▶ **PROBLEM STATEMENT**
Reproduce every line of the entries below word for word, without changing or leaving out anything.

**** EXTRACTED DATA ****

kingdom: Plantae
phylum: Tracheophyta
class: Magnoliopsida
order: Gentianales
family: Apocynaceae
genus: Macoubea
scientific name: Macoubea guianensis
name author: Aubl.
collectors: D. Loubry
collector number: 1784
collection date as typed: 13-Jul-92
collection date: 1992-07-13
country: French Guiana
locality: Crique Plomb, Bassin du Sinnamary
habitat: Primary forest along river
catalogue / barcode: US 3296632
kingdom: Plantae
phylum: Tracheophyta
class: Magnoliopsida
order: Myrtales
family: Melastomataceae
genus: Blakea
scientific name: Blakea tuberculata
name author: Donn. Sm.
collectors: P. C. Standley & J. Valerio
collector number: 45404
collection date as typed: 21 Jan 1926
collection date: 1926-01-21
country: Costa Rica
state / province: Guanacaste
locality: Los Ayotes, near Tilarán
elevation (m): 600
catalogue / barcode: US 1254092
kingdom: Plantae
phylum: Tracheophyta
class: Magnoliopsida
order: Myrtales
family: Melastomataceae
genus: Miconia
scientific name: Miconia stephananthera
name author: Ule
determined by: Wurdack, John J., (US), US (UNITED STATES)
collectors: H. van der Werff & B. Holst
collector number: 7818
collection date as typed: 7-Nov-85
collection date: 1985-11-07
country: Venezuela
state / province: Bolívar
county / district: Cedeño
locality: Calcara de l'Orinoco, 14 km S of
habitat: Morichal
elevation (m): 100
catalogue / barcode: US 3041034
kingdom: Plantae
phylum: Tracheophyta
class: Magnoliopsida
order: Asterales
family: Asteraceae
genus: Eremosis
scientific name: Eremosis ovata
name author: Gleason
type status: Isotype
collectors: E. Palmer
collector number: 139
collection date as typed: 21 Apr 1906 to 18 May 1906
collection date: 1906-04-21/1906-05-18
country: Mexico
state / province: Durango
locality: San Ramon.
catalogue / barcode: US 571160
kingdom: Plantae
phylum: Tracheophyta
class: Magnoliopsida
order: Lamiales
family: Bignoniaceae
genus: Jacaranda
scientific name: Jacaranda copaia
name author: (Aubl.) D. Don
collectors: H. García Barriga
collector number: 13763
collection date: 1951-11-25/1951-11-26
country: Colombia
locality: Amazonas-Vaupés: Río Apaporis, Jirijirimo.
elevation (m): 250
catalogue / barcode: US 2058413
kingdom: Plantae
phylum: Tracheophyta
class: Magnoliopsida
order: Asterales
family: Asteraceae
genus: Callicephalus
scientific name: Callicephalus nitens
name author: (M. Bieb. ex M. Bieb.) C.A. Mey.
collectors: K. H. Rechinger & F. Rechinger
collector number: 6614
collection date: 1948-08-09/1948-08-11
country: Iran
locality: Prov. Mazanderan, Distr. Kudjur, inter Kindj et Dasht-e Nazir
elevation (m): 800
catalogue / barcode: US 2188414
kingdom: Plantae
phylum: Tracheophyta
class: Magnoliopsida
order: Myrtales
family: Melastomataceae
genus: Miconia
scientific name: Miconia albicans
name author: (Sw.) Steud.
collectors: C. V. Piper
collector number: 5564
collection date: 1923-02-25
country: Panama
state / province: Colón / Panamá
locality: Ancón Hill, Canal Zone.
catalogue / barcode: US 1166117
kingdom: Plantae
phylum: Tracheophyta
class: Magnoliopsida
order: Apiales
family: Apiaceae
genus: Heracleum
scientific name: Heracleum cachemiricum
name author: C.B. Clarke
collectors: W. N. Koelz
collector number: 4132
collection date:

****

▶ **WRITTEN ANSWER**
kingdom: Plantae
phylum: Tracheophyta
class: Magnoliopsida
order: Gentianales
family: Apocynaceae
genus: Macoubea
scientific name: Macoubea guianensis
name author: Aubl.
collectors: D. Loubry
collector number: 1784
collection date as typed: 13-Jul-92
collection date: 1992-07-13
country: French Guiana
locality: Crique Plomb, Bassin du Sinnamary
habitat: Primary forest along river
catalogue / barcode: US 3296632
kingdom: Plantae
phylum: Tracheophyta
class: Magnoliopsida
order: Myrtales
family: Melastomataceae
genus: Blakea
scientific name: Blakea tuberculata
name author: Donn. Sm.
collectors: P. C. Standley & J. Valerio
collector number: 45404
collection date as typed: 21 Jan 1926
collection date: 1926-01-21
country: Costa Rica
state / province: Guanacaste
locality: Los Ayotes, near Tilarán
elevation (m): 600
catalogue / barcode: US 1254092
kingdom: Plantae
phylum: Tracheophyta
class: Magnoliopsida
order: Myrtales
family: Melastomataceae
genus: Miconia
scientific name: Miconia stephananthera
name author: Ule
determined by: Wurdack, John J., (US), US (UNITED STATES)
collectors: H. van der Werff & B. Holst
collector number: 7818
collection date as typed: 7-Nov-85
collection date: 1985-11-07
country: Venezuela
state / province: Bolívar
county / district: Cedeño
locality: Calcara de l'Orinoco, 14 km S of
habitat: Morichal
elevation (m): 100
catalogue / barcode: US 3041034
kingdom: Plantae
phylum: Tracheophyta
class: Magnoliopsida
order: Asterales
family: Asteraceae
genus: Eremosis
scientific name: Eremosis ovata
name author: Gleason
type status: Isotype
collectors: E. Palmer
collector number: 139
collection date as typed: 21 Apr 1906 to 18 May 1906
collection date: 1906-04-21/1906-05-18
country: Mexico
state / province: Durango
locality: San Ramon.
catalogue / barcode: US 571160
kingdom: Plantae
phylum: Tracheophyta
class: Magnoliopsida
order: Lamiales
family: Bignoniaceae
genus: Jacaranda
scientific name: Jacaranda copaia
name author: (Aubl.) D. Don
collectors: H. García Barriga
collector number: 13763
collection date: 1951-11-25/1951-11-26
country: Colombia
locality: Amazonas-Vaupés: Río Apaporis, Jirijirimo.
elevation (m): 250
catalogue / barcode: US 2058413
kingdom: Plantae
phylum: Tracheophyta
class: Magnoliopsida
order: Asterales
family: Asteraceae
genus: Callicephalus
scientific name: Callicephalus nitens
name author: (M. Bieb. ex M. Bieb.) C.A. Mey.
collectors: K. H. Rechinger & F. Rechinger
collector number: 6614
collection date: 1948-08-09/1948-08-11
country: Iran
locality: Prov. Mazanderan, Distr. Kudjur, inter Kindj et Dasht-e Nazir
elevation (m): 800
catalogue / barcode: US 2188414
kingdom: Plantae
phylum: Tracheophyta
class: Magnoliopsida
order: Myrtales
family: Melastomataceae
genus: Miconia
scientific name: Miconia albicans
name author: (Sw.) Steud.
collectors: C. V. Piper
collector number: 5564
collection date: 1923-02-25
country: Panama
state / province: Colón / Panamá
locality: Ancón Hill, Canal Zone.
catalogue / barcode: US 1166117
kingdom: Plantae
phylum: Tracheophyta
class: Magnoliopsida
order: Apiales
family: Apiaceae
genus: Heracleum
scientific name: Heracleum cachemiricum
name author: C.B. Clarke
collectors: W. N. Koelz
collector number: 4132
collection date:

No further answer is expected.